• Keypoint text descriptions
Start of Block

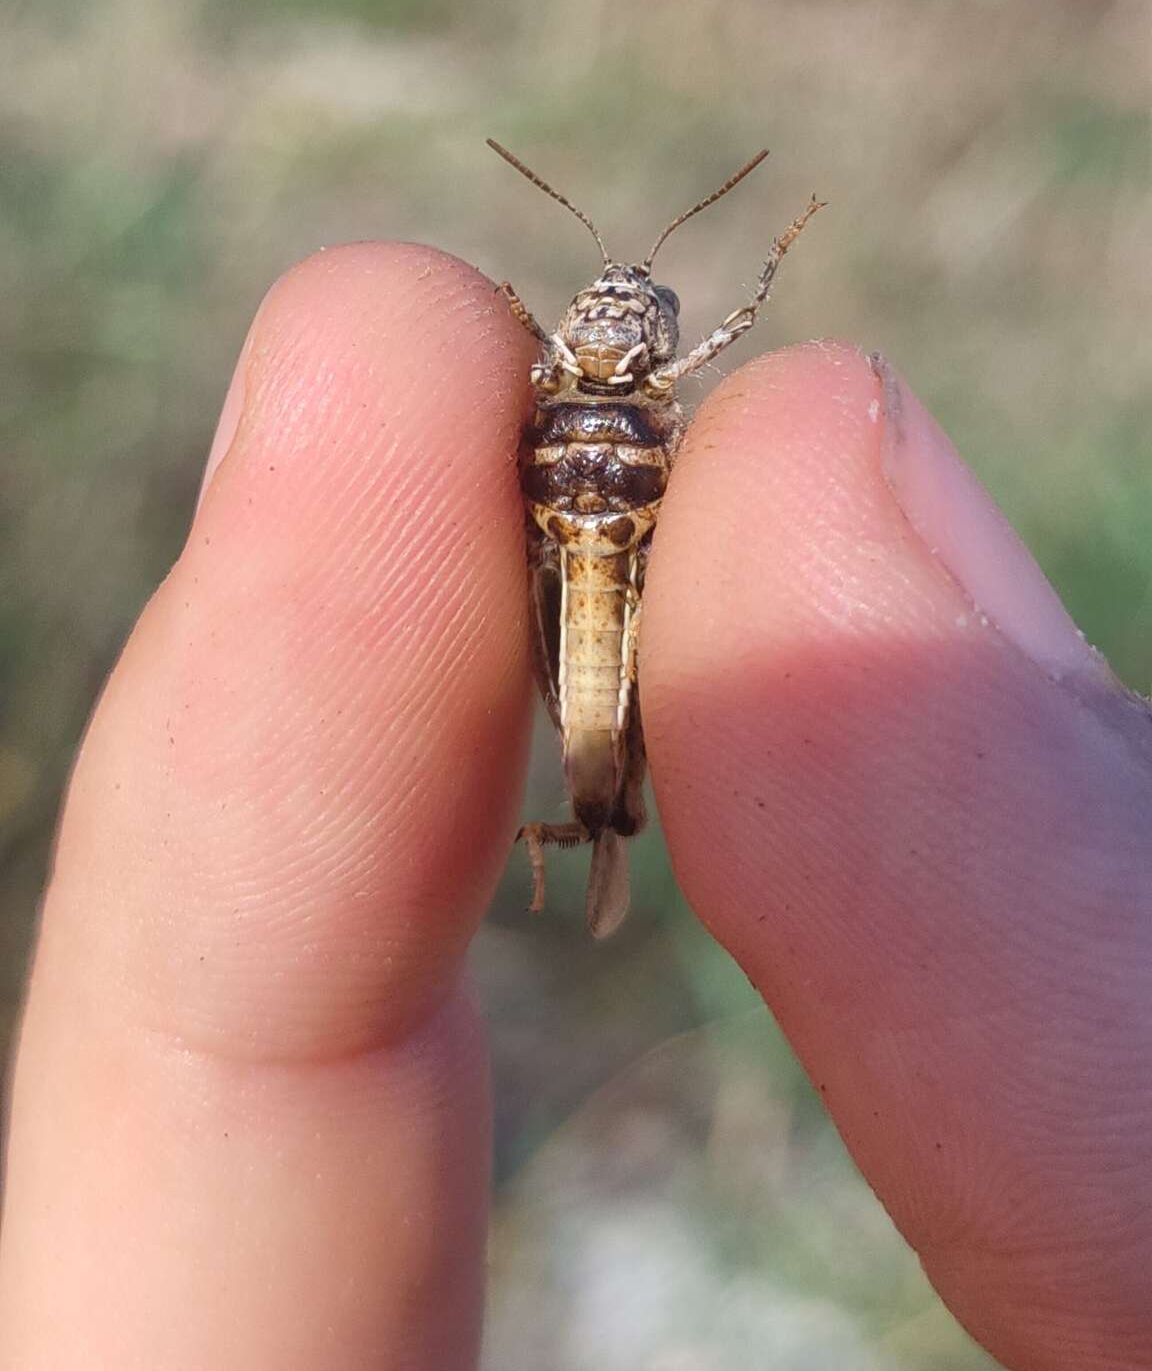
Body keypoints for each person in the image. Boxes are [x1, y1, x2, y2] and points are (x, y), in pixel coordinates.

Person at [0, 244, 1148, 1369]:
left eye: (630, 305)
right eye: (596, 301)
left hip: (626, 574)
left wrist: (773, 265)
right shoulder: (558, 374)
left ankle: (597, 811)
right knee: (561, 709)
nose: (609, 310)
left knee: (612, 727)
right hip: (562, 570)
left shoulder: (656, 390)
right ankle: (587, 809)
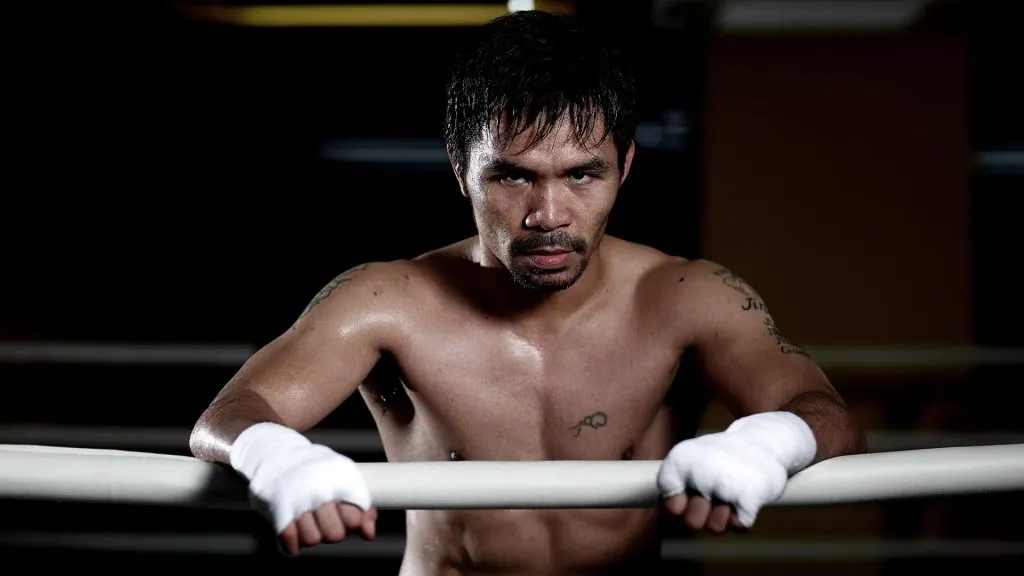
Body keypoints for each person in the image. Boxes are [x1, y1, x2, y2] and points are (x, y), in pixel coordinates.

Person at [189, 9, 868, 574]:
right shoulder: (386, 300)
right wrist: (275, 455)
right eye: (512, 177)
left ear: (625, 166)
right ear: (462, 170)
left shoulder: (688, 297)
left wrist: (769, 443)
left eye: (581, 175)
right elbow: (231, 414)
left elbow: (828, 414)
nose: (548, 214)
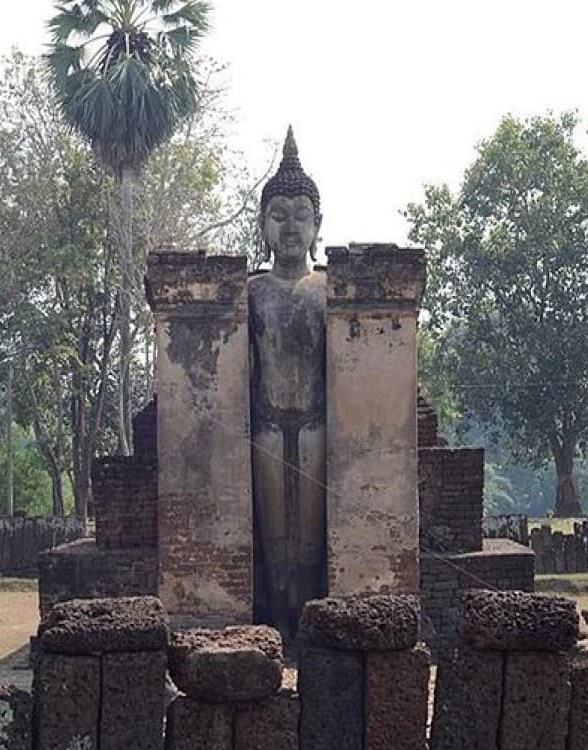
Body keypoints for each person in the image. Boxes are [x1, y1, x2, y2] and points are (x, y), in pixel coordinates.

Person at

End of Block

From the line containing "left wrist: (769, 443)" to the last line of the records, inclusive, output the lines exactly as written and nothing else; leave out the pictures.

left wrist: (769, 443)
left eye: (581, 175)
right elbow: (231, 414)
left elbow: (828, 414)
nose: (548, 214)
Body keypoints for each person in the image. Boxes are [x1, y1, x2, y2] and points are (x, y), in pixel coordinates.

Person at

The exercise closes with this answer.